▶ _What you have to do_
Each entry is to be printed again word for word.

________________

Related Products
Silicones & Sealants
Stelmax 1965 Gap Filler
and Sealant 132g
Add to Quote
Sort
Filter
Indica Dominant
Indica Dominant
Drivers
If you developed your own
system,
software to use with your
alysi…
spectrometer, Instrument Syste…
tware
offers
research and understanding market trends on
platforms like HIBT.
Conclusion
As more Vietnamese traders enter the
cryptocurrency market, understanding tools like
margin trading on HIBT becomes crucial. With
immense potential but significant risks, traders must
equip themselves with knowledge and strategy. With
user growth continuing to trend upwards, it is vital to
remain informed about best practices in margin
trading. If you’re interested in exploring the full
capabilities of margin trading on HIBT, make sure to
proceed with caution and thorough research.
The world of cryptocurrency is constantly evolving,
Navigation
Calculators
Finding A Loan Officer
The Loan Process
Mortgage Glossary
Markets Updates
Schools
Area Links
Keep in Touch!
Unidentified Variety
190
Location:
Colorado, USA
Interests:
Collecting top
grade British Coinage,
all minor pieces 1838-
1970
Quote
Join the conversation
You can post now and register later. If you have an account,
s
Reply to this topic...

________________

▶ _Problem solution_
Related Products
Silicones & Sealants
Stelmax 1965 Gap Filler
and Sealant 132g
Add to Quote
Sort
Filter
Indica Dominant
Indica Dominant
Drivers
If you developed your own
system,
software to use with your
alysi…
spectrometer, Instrument Syste…
tware
offers
research and understanding market trends on
platforms like HIBT.
Conclusion
As more Vietnamese traders enter the
cryptocurrency market, understanding tools like
margin trading on HIBT becomes crucial. With
immense potential but significant risks, traders must
equip themselves with knowledge and strategy. With
user growth continuing to trend upwards, it is vital to
remain informed about best practices in margin
trading. If you’re interested in exploring the full
capabilities of margin trading on HIBT, make sure to
proceed with caution and thorough research.
The world of cryptocurrency is constantly evolving,
Navigation
Calculators
Finding A Loan Officer
The Loan Process
Mortgage Glossary
Markets Updates
Schools
Area Links
Keep in Touch!
Unidentified Variety
190
Location:
Colorado, USA
Interests:
Collecting top
grade British Coinage,
all minor pieces 1838-
1970
Quote
Join the conversation
You can post now and register later. If you have an account,
s
Reply to this topic...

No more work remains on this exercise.